─── AVAILABLE DATA ───
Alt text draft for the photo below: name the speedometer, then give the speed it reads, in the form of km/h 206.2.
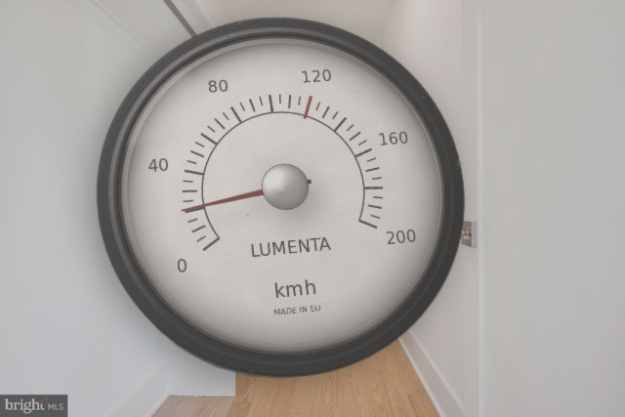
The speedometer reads km/h 20
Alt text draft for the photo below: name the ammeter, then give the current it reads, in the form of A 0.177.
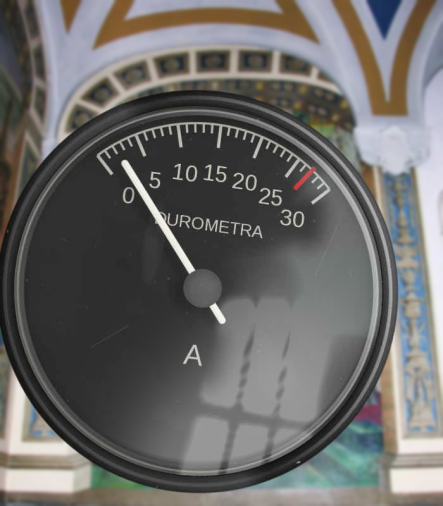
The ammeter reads A 2
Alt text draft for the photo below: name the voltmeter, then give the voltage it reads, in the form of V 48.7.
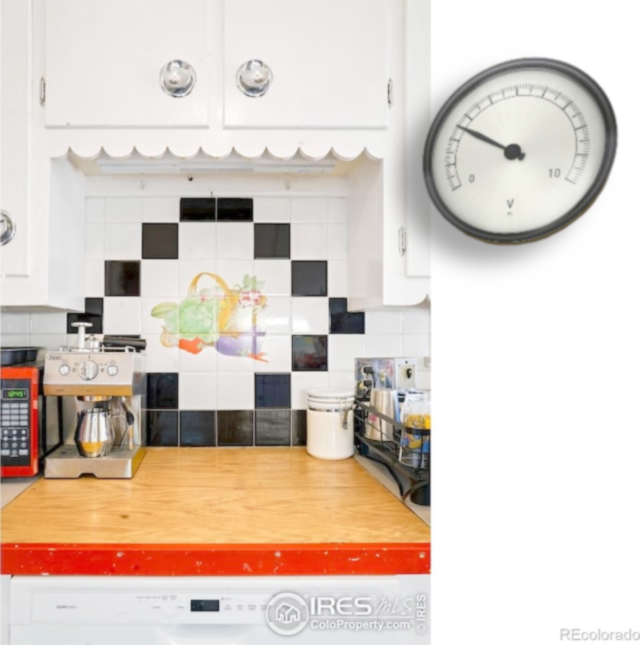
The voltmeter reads V 2.5
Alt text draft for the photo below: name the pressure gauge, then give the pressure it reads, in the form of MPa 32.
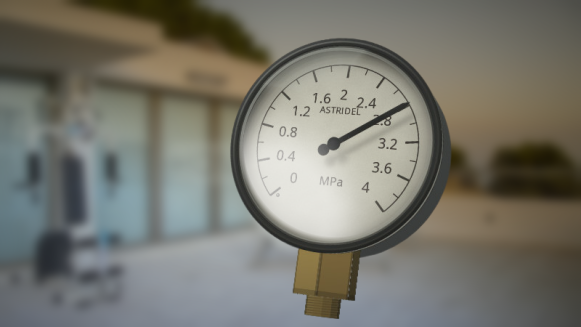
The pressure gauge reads MPa 2.8
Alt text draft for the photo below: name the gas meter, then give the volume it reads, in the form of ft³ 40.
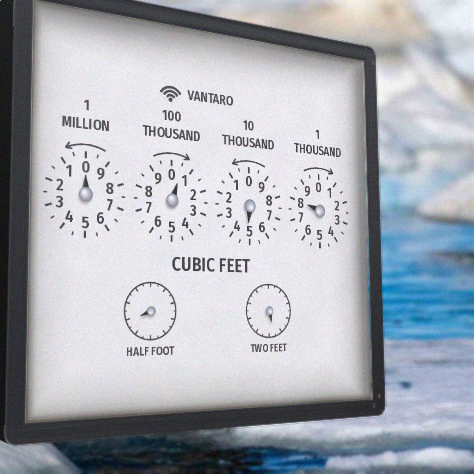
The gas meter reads ft³ 4800
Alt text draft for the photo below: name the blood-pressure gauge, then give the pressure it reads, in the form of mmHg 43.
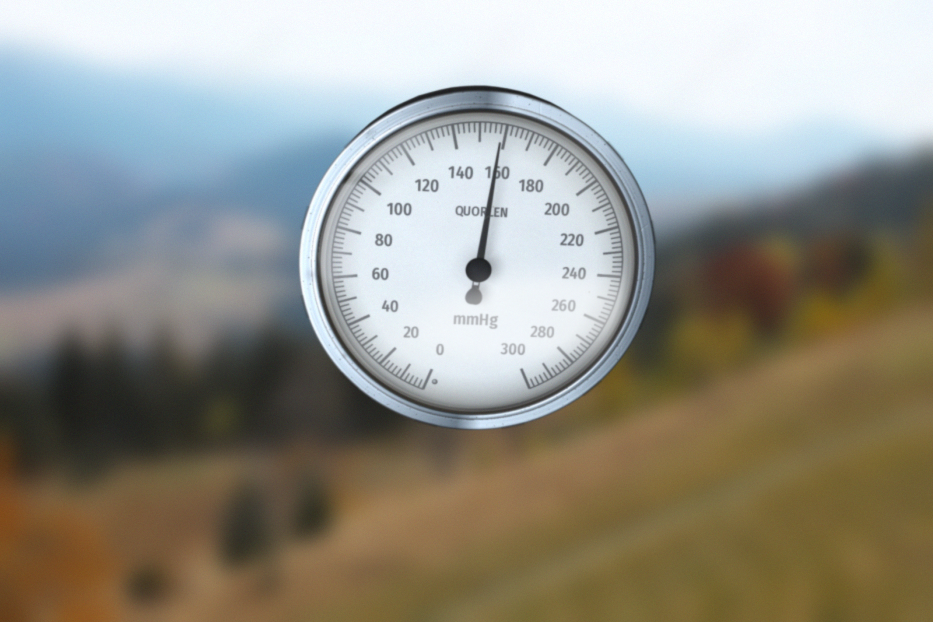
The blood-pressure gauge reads mmHg 158
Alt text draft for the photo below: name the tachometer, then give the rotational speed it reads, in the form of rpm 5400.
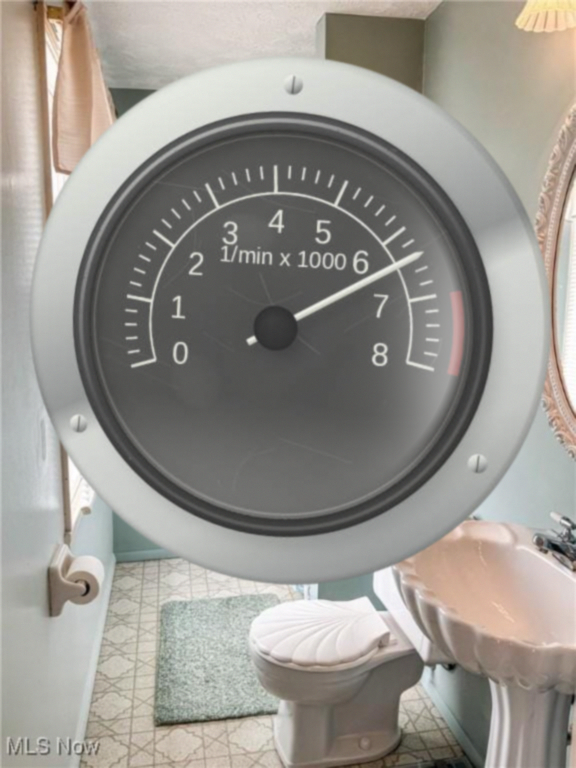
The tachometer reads rpm 6400
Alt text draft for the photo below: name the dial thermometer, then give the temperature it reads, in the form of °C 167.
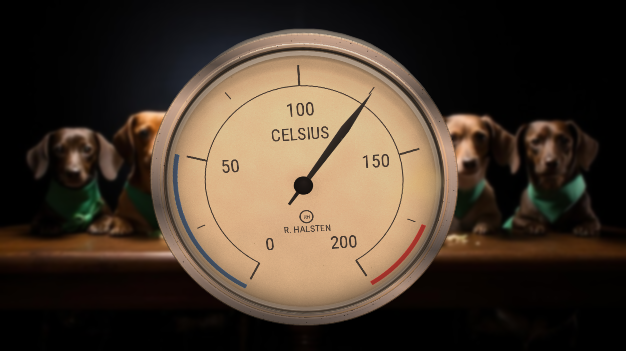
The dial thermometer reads °C 125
───
● **TASK OBJECTIVE**
Render all of the records above as a two-column CSV with the header record_text,reading. Give one row per record containing its text and its answer, each in a single double-quoted field with line breaks replaced by spaces, and omit the pictures.

● **ANSWER TO THIS EXERCISE**
record_text,reading
"Alt text draft for the photo below: name the speedometer, then give the speed it reads, in the form of km/h 206.2. The speedometer reads","km/h 20"
"Alt text draft for the photo below: name the ammeter, then give the current it reads, in the form of A 0.177. The ammeter reads","A 2"
"Alt text draft for the photo below: name the voltmeter, then give the voltage it reads, in the form of V 48.7. The voltmeter reads","V 2.5"
"Alt text draft for the photo below: name the pressure gauge, then give the pressure it reads, in the form of MPa 32. The pressure gauge reads","MPa 2.8"
"Alt text draft for the photo below: name the gas meter, then give the volume it reads, in the form of ft³ 40. The gas meter reads","ft³ 4800"
"Alt text draft for the photo below: name the blood-pressure gauge, then give the pressure it reads, in the form of mmHg 43. The blood-pressure gauge reads","mmHg 158"
"Alt text draft for the photo below: name the tachometer, then give the rotational speed it reads, in the form of rpm 5400. The tachometer reads","rpm 6400"
"Alt text draft for the photo below: name the dial thermometer, then give the temperature it reads, in the form of °C 167. The dial thermometer reads","°C 125"